L’honorable Louis LeBel : Pandémie, égalité et triage social
La pandémie déclenchée par la Covid-19 a posé à notre société des questions singulièrement fondamentales à l’égard de la nature de l’égalité entre ses membres et des droits à celle-ci. Au-delà de la rhétorique juridique et raffinement des méthodes d’interprétation, elle nous a confrontés à des phénomènes de triage social.
Nous avons évité le triage appréhendé à l’entrée d’hôpitaux submergés par des vagues de patients. Ce triage s’est réalisé autrement et ailleurs à partir de l’âge, des origines sociales ou des niveaux de vie. Dans notre pays, le personnel des hôpitaux n’a pas eu à déterminer qui vivrait et qui serait condamné à mort.
Notre triage a fonctionné autrement. Au Québec et dans d’autres provinces, il s’est fondé sur l’âge d’abord. Ce ne fut sans doute pas délibéré. Ce fut toutefois, au moins en partie, l’effet de pratiques sociales bien établies quant à l’aménagement de la vie des couches plus âgées des populations.
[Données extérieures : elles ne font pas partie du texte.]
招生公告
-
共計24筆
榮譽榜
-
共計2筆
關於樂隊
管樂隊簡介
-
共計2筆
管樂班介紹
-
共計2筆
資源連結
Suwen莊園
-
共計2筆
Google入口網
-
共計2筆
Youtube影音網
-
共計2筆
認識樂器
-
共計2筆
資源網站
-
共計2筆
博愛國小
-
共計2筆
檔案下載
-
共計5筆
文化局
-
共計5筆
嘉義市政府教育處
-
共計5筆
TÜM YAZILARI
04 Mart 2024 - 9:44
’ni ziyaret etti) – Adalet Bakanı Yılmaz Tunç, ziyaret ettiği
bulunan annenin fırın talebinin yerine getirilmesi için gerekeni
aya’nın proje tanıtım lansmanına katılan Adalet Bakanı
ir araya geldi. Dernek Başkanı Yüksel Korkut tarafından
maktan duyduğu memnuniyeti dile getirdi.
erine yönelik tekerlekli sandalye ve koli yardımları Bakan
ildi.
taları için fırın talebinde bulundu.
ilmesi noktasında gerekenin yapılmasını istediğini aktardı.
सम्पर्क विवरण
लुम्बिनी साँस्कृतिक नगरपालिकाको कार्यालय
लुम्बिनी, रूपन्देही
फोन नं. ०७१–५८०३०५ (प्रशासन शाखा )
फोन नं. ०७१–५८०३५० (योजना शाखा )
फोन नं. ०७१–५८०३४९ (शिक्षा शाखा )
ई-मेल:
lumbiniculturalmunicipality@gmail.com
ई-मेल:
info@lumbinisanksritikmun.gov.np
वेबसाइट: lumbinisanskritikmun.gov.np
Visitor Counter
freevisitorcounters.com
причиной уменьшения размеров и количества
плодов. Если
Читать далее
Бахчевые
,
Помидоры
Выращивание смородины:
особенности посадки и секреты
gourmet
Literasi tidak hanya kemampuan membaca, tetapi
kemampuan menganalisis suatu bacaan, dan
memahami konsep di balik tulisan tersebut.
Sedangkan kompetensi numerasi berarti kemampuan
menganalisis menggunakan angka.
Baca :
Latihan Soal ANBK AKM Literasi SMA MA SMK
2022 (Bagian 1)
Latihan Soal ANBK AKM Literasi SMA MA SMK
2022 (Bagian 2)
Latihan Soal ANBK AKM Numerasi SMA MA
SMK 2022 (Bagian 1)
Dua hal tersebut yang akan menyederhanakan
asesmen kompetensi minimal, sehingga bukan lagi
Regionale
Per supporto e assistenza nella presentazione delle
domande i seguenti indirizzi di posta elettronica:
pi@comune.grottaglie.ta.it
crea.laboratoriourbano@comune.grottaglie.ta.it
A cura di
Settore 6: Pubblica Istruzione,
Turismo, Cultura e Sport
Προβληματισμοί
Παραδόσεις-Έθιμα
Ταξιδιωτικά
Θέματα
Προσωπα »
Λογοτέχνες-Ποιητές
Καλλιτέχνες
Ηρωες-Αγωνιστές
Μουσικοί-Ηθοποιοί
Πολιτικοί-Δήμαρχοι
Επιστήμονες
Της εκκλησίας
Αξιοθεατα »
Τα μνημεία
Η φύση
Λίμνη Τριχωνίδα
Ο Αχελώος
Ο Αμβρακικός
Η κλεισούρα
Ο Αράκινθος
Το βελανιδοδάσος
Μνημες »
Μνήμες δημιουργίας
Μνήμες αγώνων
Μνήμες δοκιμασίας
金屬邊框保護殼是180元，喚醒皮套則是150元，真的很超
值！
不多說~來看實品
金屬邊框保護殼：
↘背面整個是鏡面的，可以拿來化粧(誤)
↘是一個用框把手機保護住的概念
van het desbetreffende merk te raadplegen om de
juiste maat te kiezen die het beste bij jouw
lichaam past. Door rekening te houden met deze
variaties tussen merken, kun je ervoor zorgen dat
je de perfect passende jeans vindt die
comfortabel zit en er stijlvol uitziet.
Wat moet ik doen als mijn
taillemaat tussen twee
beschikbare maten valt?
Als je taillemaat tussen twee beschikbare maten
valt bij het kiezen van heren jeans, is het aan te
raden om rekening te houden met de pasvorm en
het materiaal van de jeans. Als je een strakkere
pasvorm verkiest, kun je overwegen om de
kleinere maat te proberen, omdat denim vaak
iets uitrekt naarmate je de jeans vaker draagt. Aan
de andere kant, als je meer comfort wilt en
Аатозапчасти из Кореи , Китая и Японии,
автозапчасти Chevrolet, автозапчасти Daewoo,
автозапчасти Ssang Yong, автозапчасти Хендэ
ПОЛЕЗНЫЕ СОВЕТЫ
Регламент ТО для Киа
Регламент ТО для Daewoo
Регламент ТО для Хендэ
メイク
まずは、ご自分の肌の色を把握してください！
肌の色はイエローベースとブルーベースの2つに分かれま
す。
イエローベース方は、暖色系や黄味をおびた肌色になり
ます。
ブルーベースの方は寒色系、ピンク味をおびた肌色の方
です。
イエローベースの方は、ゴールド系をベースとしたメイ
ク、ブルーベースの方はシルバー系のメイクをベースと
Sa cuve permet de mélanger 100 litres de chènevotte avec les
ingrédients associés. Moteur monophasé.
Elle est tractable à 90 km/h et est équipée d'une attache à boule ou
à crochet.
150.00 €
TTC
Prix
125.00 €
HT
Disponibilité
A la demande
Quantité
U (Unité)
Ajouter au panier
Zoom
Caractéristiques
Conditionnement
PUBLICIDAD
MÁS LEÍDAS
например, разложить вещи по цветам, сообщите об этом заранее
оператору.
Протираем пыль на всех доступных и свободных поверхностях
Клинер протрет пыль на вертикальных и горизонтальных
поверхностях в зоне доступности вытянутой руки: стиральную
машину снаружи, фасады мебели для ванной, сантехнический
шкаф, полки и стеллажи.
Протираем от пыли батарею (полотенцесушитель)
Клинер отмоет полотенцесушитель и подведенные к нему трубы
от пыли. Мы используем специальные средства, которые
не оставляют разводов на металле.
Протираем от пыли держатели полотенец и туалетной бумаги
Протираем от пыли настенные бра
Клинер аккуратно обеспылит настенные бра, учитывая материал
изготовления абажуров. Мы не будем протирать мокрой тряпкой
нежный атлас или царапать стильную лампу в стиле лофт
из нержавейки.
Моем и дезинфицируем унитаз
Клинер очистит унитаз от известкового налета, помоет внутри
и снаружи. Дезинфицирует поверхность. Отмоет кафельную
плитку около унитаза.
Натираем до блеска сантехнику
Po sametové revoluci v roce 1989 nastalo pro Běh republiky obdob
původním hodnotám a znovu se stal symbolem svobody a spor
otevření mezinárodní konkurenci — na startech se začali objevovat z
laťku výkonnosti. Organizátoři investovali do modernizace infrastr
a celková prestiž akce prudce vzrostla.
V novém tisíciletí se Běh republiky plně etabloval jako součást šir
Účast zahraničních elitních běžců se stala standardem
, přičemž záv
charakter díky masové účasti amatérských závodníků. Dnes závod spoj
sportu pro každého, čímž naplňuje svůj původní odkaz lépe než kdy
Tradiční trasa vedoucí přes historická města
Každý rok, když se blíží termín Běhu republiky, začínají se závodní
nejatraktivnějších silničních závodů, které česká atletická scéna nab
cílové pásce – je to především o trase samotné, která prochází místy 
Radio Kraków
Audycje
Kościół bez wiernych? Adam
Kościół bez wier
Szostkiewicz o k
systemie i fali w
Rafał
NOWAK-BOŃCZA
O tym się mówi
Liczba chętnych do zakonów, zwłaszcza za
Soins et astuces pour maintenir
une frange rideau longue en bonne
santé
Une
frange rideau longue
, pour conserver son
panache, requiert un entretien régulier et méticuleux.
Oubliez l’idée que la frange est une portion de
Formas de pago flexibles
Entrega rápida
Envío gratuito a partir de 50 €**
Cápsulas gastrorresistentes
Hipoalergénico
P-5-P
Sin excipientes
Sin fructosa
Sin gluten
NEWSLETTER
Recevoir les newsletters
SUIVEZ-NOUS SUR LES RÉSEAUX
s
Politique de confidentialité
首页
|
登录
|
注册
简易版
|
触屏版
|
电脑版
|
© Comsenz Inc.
Ailleurs, le triage a été le résultat de phénomènes d’inégalités réelles. Par exemple, ils ont opéré dans des quartiers de certaines grandes villes, comme Montréal-Nord. Les conditions d’emploi, la densité de la population et l’état des milieux de vie ont joué des rôles décisifs pour créer un système de triage involontaire, mais effectif. Ces facteurs ont magnifié les risques de la Covid-19 et minimisé la possibilité d’échapper à la maladie et la mort. L’égalité juridique citoyenne existait toujours, non l’égalité réelle.
Ce tri non planifié illustre la puissance des inégalités réelles. Il témoigne des difficultés persistantes à donner contenu et effectivité aux droits sociaux ainsi que des limites du droit et des processus judiciaires.